Yannick Belzil of The 11th Hour said that "Jeph Loeb has crafted a story that is unique to the characters. It's a complex murder mystery, but it's also a Batman story." Belzil added: "Buoyed by a film noir-ish plot that features a Gothic twist on the gangster/murder mystery plot, terrific character-based subplots, and beautiful, cinematic art, [The Long Halloween is] an addition to your collection that you won't regret." Hilary Goldstein of IGN Comics praised Loeb's story as "tight, engrossing, and intelligent writing that never betrays the characters", adding that he "mixes Batman and Bruce Wayne's lives as well as anyone has, and brilliantly demonstrates the bond of brotherhood shared by Batman, Jim Gordon and then District Attorney Harvey Dent." IGN later ranked The Long Halloween #4 on a list of the 25 best Batman graphic novels, The Long Halloween has "all the ingredients of a classic Batman story: a mysterious killer, appearances by notable villains, striking visuals, and an imperfect ending." Loeb is credited for making Calendar Man "interesting and necessary." Similarly, Rhenn Taguiam of GameRant ranked it as the fourth best Batman story. He praised it for its depiction of Gotham and its exploration of Harvey Dent's transformation into Two-Face, he regarded the story as a quintessential Batman tale. CBR's Guillermo Kurten ranks The Long Halloween as one of the top Batman miniseries, specifically placing it at number six. He praises it as one of the most influential Batman stories, highlighting its blend of crime-noir elements with Batman's role as the "World's Greatest Detective." Kurten commends Tim Sale's atmospheric and stylish artwork, which captures the dark, noir tone of the series.

=== Influence ===
The influence of The Long Halloween storyline can be seen in television adaptations of Batman. In the fourth season of Gotham, several elements from the storyline were adapted, contributing to the show's narrative arc. The Long Halloween significantly influenced Christopher Nolan's Batman trilogy, especially The Dark Knight (2008). The Long Halloween heavily influenced The Batman (2022), shaping its portrayal of a year-two Batman and the evolution of key characters like Selina Kyle and Oswald Cobblepot. In the 2011 video game Batman: Arkham City, players can unlock a Catwoman skin based on her appearance in The Long Halloween. Similarly, the 2013 game Batman: Arkham Origins offered a pre-order bonus pack that included an optional suit for Batman inspired by his look in The Long Halloween.

== Animated films ==

A two-part animated direct-to-video film adaptation of the limited series was released as part of the Tomorrowverse film arc. Part One was released on June 27, 2021, and Part Two was released on July 27 the same year. A deluxe edition combining both films was released on September 20, 2022.

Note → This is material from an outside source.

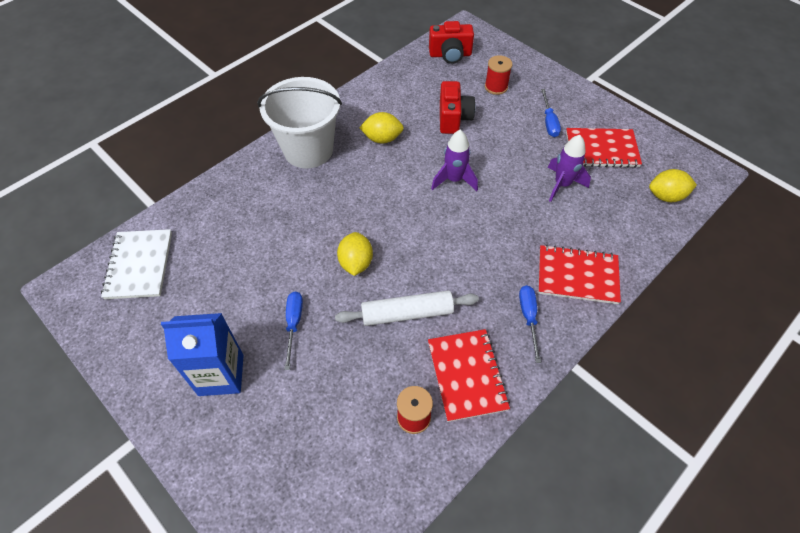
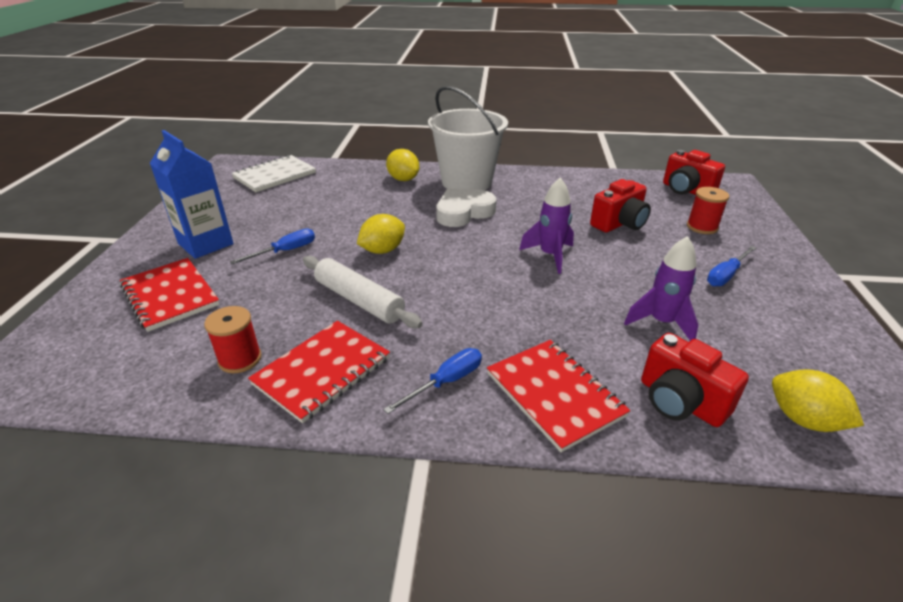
camera: 50 degrees right, 20 degrees down
(352, 183) = (463, 212): none -> white heart
(382, 139) = (532, 203): yellow lemon -> yellow lemon (403, 179)
(601, 149) = (764, 328): red notebook -> red notebook (170, 296)
(622, 229) = (680, 402): none -> red camera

The films feature the voice talents of Jensen Ackles as Batman/Bruce Wayne, Josh Duhamel as Harvey Dent, Billy Burke as James Gordon, Titus Welliver as Carmine Falcone, David Dastmalchian as Calendar Man, Troy Baker as Joker, Amy Landecker as Barbara Gordon, Julie Nathanson as Gilda Dent, Jack Quaid as Alberto, Fred Tatasciore as Solomon Grundy, Jim Pirri as Sal Maroni, Alastair Duncan as Alfred, and Naya Rivera as Catwoman in her final film role.

== Other media ==
The Long Halloween was adapted as an audio drama in 2025 as part of the DC High Volume podcast. The cast included Jason Spisak as Batman/Bruce Wayne, Jay Paulson as Lt. James Gordon, Reba Buhr as Catwoman/Seline Kyle, Adam O’Byrne as Harvey Dent/Two-Face, Mike Starr as Carmine Falcone, Simon Vance as Alfred Pennyworth, Dan Gill as The Joker, Jesse Burch as The Riddler, Michelle Lukes as Poison Ivy, and Kevin Smith as The Penguin.